Lockheed Martin [LMT] has received a more than $847 million contract for long-lead items for 105 F-35s in Lot 17 of the fighter buy.
On Dec. 29, Naval Air Systems Command (NAVAIR) awarded the company the long-lead contract through May 2026 for the U.S. Air Force F-35A, Marine Corps F-35B, Navy F-35C, and foreign F-35s. The company is to perform more than half the work–57 percent–in Fort Worth, Texas, 14 percent in El Segundo, Calif,, nine percent in Warton, England, four percent in Orlando, Fla., four percent in Cameri, Italy; three percent in Nashua, N.H.; three percent in Baltimore; two percent in San Diego; two percent in Nagoya, Japan; and two percent at other locations outside the continental United States.

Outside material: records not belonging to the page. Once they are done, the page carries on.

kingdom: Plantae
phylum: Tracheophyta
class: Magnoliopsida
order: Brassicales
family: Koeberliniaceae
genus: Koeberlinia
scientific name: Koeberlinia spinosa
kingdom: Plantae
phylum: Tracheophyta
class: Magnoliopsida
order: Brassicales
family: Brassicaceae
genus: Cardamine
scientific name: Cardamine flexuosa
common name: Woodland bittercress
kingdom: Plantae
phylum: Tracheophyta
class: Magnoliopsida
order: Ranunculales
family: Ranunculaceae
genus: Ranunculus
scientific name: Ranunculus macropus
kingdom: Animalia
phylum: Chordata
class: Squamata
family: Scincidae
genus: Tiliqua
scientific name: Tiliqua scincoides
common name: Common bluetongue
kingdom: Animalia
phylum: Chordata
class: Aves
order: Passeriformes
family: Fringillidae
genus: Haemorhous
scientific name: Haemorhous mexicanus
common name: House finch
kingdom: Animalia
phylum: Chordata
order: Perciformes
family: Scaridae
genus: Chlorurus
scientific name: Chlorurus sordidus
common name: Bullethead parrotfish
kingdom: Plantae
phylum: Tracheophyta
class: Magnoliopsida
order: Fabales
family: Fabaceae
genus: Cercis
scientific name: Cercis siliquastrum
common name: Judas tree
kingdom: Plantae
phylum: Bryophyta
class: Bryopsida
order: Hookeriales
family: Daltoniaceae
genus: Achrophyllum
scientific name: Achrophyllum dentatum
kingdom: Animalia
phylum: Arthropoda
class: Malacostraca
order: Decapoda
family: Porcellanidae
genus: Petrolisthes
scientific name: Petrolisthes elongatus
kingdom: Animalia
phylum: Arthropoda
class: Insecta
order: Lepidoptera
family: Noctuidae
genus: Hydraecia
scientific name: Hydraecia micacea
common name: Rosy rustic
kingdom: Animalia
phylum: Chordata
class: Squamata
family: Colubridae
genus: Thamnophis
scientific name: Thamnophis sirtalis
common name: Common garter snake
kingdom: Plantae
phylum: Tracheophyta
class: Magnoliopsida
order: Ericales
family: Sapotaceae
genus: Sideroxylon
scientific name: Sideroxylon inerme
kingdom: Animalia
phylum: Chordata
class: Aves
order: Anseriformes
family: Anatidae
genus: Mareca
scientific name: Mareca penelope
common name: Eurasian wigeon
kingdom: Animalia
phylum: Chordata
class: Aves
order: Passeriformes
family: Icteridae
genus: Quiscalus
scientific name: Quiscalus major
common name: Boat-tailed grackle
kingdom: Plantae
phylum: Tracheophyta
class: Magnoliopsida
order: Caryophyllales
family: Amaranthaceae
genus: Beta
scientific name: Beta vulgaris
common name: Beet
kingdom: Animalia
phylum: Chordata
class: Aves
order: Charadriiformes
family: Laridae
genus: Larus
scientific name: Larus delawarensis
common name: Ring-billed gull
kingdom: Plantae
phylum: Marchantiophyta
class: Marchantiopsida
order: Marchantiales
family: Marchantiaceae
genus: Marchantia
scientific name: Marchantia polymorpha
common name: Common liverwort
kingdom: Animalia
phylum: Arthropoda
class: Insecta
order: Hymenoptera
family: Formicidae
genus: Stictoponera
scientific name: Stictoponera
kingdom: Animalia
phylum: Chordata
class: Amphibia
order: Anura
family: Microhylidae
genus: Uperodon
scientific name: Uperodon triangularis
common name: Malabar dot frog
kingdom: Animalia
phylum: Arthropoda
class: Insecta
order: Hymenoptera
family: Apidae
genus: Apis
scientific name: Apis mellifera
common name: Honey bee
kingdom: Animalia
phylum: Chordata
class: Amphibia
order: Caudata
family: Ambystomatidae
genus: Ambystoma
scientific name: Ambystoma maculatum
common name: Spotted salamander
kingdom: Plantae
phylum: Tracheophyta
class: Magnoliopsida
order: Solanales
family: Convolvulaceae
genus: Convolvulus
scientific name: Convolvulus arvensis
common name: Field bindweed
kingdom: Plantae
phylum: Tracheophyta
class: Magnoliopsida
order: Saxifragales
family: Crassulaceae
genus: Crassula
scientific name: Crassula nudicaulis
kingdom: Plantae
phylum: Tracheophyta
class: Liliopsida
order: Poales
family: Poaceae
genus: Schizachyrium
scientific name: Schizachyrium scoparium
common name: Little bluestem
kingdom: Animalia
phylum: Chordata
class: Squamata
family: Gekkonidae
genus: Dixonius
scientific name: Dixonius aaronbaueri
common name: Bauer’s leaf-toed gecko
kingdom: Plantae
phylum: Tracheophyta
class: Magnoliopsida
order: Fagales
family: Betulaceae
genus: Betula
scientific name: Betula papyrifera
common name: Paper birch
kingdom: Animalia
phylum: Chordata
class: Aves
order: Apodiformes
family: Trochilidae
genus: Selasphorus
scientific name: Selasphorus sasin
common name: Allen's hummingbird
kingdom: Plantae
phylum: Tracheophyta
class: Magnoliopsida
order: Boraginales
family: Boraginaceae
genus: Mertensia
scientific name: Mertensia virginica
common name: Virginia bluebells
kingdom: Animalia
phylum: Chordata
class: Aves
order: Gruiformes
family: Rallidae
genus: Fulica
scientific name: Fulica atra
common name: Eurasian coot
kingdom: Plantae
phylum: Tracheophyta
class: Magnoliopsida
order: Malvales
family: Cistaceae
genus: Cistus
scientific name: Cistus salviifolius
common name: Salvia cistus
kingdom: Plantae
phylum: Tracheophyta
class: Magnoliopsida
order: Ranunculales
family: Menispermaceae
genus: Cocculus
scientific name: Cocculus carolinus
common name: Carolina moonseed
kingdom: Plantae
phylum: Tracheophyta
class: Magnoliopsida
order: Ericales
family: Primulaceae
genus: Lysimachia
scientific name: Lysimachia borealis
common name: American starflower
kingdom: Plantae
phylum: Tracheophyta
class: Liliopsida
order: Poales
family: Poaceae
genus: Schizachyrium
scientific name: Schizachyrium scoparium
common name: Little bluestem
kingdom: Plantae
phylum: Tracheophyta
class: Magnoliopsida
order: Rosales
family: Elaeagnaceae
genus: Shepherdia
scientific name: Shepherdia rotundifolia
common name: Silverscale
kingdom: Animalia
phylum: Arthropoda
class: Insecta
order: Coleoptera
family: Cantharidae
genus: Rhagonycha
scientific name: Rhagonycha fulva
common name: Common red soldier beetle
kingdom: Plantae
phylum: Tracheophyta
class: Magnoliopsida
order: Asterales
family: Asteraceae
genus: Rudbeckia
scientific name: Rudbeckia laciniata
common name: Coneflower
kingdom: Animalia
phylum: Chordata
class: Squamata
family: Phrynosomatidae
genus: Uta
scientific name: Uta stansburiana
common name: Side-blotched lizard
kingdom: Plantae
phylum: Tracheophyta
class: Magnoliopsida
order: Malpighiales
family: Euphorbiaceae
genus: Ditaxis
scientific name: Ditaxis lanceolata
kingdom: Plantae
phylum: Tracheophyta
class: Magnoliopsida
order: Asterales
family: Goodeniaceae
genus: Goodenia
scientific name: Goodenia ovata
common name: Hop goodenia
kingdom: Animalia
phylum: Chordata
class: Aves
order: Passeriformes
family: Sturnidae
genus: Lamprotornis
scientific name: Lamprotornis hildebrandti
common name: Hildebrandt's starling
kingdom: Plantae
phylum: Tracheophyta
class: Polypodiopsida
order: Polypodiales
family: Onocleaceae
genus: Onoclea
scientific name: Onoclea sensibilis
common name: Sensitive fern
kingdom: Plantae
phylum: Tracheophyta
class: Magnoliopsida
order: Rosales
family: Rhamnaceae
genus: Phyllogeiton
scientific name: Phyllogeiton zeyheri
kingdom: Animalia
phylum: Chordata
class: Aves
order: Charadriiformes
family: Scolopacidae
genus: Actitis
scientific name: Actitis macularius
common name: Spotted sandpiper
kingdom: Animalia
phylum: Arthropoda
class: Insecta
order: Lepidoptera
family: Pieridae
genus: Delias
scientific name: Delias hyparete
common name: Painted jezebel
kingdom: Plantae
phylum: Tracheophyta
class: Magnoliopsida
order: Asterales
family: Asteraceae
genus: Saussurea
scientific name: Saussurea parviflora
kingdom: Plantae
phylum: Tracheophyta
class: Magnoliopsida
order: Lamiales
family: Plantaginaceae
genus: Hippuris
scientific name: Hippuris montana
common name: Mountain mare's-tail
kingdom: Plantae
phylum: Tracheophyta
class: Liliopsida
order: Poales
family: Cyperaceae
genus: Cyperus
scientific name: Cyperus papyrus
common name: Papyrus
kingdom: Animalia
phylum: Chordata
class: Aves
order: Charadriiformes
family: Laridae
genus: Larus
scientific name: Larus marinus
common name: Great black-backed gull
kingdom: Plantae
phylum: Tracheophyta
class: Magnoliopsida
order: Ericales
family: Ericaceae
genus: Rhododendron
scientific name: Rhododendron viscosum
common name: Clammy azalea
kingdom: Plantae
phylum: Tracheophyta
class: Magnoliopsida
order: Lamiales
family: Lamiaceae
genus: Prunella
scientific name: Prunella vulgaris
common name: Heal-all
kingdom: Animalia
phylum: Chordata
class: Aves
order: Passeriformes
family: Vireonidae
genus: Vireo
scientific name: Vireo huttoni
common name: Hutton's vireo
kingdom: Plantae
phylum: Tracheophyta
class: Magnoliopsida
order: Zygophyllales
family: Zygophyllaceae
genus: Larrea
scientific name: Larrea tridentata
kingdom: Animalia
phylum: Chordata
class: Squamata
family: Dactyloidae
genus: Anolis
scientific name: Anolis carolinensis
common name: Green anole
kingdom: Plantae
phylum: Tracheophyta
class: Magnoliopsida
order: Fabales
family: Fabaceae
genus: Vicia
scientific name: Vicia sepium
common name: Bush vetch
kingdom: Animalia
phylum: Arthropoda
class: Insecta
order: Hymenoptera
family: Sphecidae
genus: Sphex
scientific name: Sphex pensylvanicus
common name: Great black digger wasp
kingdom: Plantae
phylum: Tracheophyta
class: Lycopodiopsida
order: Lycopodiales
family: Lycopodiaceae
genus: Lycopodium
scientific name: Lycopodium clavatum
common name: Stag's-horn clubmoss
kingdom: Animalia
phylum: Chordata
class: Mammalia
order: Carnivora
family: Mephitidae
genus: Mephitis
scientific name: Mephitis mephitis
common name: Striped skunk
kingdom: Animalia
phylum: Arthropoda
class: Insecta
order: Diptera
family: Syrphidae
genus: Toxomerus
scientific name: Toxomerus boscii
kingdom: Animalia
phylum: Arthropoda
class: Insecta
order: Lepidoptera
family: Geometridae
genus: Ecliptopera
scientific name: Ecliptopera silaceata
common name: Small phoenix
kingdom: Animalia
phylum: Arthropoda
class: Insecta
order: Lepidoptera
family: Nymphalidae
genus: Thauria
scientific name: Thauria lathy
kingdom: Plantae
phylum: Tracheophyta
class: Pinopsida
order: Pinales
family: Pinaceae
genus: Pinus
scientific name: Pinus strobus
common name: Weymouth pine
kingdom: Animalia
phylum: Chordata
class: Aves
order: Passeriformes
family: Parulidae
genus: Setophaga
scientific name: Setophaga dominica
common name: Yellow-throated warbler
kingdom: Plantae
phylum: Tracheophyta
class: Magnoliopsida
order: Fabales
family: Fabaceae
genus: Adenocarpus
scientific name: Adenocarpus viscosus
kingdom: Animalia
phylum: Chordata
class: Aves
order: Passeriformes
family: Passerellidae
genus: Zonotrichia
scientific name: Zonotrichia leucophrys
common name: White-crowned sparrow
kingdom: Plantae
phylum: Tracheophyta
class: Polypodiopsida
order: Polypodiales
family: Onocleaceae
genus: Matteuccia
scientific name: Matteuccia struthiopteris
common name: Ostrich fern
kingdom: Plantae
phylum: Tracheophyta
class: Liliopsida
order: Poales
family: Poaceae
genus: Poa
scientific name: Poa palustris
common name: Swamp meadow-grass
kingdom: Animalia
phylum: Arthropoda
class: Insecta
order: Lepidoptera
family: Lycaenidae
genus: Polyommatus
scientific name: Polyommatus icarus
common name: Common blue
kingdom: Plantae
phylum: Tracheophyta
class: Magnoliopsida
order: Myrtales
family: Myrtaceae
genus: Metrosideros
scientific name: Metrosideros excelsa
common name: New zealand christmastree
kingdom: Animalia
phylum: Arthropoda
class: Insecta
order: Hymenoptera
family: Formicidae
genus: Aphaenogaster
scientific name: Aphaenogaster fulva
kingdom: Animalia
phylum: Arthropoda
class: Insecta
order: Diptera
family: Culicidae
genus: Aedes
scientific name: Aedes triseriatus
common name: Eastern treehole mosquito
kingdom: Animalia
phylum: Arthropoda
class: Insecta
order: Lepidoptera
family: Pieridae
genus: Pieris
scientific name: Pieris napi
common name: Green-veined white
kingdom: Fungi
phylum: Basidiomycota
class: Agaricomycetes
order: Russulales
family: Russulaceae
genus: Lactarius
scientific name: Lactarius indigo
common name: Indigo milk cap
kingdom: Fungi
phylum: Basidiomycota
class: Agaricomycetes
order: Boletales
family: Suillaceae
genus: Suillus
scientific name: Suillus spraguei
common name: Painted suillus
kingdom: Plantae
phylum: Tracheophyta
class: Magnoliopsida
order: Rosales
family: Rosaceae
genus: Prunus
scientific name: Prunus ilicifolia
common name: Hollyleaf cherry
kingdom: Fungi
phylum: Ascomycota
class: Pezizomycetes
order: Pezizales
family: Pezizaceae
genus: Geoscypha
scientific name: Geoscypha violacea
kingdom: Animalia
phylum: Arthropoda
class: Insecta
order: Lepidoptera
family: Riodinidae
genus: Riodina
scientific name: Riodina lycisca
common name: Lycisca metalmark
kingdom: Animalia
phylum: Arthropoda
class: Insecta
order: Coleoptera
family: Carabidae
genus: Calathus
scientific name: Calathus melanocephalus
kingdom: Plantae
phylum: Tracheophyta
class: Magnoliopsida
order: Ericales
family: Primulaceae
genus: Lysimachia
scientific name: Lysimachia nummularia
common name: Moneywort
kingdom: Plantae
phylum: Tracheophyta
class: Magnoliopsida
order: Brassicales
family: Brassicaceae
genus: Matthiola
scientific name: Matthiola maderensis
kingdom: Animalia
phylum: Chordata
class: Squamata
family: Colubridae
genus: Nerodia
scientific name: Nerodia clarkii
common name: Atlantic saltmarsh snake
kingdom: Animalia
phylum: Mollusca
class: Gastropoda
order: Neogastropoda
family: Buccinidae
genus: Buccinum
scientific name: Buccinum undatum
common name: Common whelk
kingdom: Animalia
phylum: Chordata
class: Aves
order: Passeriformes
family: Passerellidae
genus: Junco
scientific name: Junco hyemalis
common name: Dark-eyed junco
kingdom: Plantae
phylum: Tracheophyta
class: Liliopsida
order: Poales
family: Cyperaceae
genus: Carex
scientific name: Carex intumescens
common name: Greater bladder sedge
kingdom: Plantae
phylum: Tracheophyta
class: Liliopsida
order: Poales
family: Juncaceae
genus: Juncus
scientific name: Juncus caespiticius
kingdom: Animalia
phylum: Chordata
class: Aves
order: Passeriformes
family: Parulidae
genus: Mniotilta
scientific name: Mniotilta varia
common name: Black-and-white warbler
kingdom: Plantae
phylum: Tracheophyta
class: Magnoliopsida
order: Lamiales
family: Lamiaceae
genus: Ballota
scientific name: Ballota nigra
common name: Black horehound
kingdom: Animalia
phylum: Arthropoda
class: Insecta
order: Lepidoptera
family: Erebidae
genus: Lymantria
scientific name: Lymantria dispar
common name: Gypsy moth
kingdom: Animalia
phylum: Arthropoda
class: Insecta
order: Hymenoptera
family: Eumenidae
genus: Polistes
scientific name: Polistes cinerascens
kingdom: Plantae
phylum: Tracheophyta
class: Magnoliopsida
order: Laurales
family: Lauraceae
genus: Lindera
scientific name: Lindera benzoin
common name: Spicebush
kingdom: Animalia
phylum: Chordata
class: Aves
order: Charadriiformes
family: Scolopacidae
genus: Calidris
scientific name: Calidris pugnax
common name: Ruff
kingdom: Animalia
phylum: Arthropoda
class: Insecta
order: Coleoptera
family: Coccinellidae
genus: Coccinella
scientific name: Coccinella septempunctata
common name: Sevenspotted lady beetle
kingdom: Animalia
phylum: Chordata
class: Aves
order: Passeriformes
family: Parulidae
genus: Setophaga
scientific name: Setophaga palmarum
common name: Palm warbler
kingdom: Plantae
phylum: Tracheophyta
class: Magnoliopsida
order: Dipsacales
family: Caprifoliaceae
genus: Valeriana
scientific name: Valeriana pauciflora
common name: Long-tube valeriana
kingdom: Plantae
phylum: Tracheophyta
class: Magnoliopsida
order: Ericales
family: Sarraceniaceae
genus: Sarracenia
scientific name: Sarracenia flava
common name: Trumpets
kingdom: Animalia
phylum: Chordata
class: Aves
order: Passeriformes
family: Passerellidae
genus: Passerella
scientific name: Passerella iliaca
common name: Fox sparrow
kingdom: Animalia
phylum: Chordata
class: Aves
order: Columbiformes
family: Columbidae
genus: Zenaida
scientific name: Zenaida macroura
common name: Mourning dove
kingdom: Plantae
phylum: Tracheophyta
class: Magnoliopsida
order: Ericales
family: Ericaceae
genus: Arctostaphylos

A year earlier, on Dec. 30, 2020, NAVAIR awarded Lockheed Martin a $904 million
Lot 16 long-lead contract for 133 F-35s (Defense Daily, Jan. 8, 2021).
Air Force Secretary Frank Kendall, who spearheaded a two-year production pause for the F-35B as Pentagon acquisition chief during the Obama administration, has said that he intends to recommend ways to reduce sustainment costs for the F-35A.
The Lot 17 long-lead contract comes as the F-35 Joint Program Office and the Lockheed Martin-led industry team hope to move forward on a rebaselined program that is to deliver between 133 and 156 planes in the coming years (Defense Daily, Sept. 27, 2021).
The rebaselining “ensures predictability and stability in the production process while recovering the aircraft shortfall realized over the last year during the COVID-19 pandemic,” Lockheed Martin said last September.
“With this agreement, Lockheed Martin is scheduled to deliver 133-139 aircraft this year, 151-153 aircraft in 2022 and anticipates delivering 156 aircraft beginning in 2023 and for the foreseeable future,” the company said.
Three days before Lockheed Martin and DoD announced the re-baselining last September, NAVAIR awarded the company a $1 billion contract under Lot 16 to build 10 F-35As and six F-35Bs.